Textauszug:
===============
Die deutschen Umfassungstruppen, die östlich an Lodz vorbei tief nach
Süden vor- [48] gestoßen hatten,
waren im Rücken angegriffen, abgeschnitten und in höchster Gefahr.
Sie schlugen sich siegreich durch und vom 25. November an stand hier Front
gegen Front: alle Versuche der Russen, sich durch Angriffe der deutschen 9.
Armee zu entledigen, blieben vergeblich.
Zur selben Zeit wurde im Süden die Schlacht bei Krakau
durchgekämpft.
===============
Keypoint-Daten menschlicher Körperhaltungen:
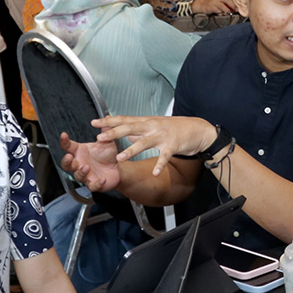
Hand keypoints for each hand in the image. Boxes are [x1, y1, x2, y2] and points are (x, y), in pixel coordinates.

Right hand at [59, 131, 120, 190]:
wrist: (117, 169)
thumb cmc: (107, 156)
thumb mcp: (106, 142)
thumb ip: (106, 131)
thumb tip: (107, 117)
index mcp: (80, 152)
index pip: (68, 146)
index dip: (64, 141)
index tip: (63, 135)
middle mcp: (80, 163)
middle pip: (66, 164)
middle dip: (66, 161)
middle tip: (69, 157)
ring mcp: (86, 175)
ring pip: (78, 175)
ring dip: (81, 172)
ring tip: (86, 167)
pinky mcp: (94, 184)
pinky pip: (93, 185)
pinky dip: (97, 183)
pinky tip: (101, 179)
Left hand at [93, 115, 217, 174]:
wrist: (198, 129)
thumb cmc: (176, 128)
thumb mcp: (155, 126)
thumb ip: (140, 130)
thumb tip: (126, 134)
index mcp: (146, 122)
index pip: (124, 120)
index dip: (109, 121)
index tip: (94, 123)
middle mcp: (152, 126)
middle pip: (130, 128)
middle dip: (114, 133)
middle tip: (100, 138)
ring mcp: (162, 135)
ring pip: (144, 142)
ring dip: (131, 150)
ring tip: (120, 158)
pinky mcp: (173, 145)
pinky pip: (165, 156)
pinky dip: (160, 164)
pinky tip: (155, 172)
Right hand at [192, 0, 240, 15]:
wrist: (201, 4)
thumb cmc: (213, 3)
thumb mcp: (220, 0)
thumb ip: (227, 2)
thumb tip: (237, 7)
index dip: (237, 2)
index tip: (241, 6)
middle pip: (229, 1)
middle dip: (234, 6)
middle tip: (237, 10)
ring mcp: (215, 1)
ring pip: (225, 7)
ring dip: (228, 11)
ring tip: (230, 13)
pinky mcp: (212, 7)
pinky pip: (219, 11)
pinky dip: (222, 13)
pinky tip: (221, 13)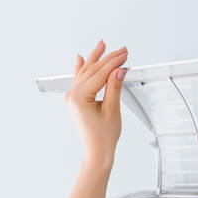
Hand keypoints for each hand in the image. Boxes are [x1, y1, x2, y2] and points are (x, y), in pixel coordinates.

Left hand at [65, 40, 128, 169]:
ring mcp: (72, 97)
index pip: (100, 74)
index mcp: (79, 98)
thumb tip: (119, 70)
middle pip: (92, 70)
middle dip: (107, 58)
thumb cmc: (103, 136)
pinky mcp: (75, 100)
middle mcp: (72, 95)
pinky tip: (81, 58)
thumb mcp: (112, 110)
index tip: (124, 54)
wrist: (97, 152)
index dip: (114, 62)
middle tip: (121, 50)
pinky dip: (82, 68)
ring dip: (95, 58)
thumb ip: (114, 87)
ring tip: (103, 45)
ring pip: (85, 72)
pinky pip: (78, 79)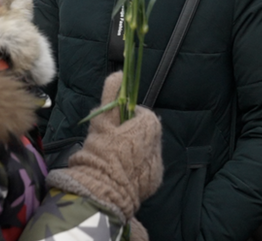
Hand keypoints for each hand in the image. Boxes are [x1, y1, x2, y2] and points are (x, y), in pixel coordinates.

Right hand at [46, 72, 162, 219]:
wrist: (104, 188)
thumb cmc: (102, 151)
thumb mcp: (102, 120)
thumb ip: (111, 94)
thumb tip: (119, 73)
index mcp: (150, 125)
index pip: (142, 114)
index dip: (126, 117)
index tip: (115, 124)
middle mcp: (159, 143)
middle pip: (145, 133)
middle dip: (131, 134)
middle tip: (112, 141)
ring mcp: (158, 164)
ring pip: (146, 151)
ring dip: (134, 151)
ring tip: (115, 158)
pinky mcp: (155, 181)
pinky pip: (147, 169)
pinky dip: (137, 168)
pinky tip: (122, 171)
===============
Aufgaben und Übungen:
1/ Beantworte die folgenden Fragen anhand des Textauszugs.
(a) Von welchem Tag an stand laut Textauszug Front gegen Front?
(b) Welcher deutschen Armee wollten sich die Russen durch Angriffe entledigen?
(c) Welche Schlacht wurde zur selben Zeit im Süden durchgekämpft?
2/ Überarbeite den Textauszug von "Sie schlugen sich" bis einschließlich "entledigen, blieben vergeblich.", und ersetze dabei "vergeblich" durch "erfolglos".

Ergebnisse je Aufgabe:
1/
(a) Vom 25. November an.
(b) Der deutschen 9. Armee.
(c) Die Schlacht bei Krakau.

2/
Sie schlugen sich siegreich durch und vom 25. November an stand hier Front
gegen Front: alle Versuche der Russen, sich durch Angriffe der deutschen 9.
Armee zu entledigen, blieben erfolglos.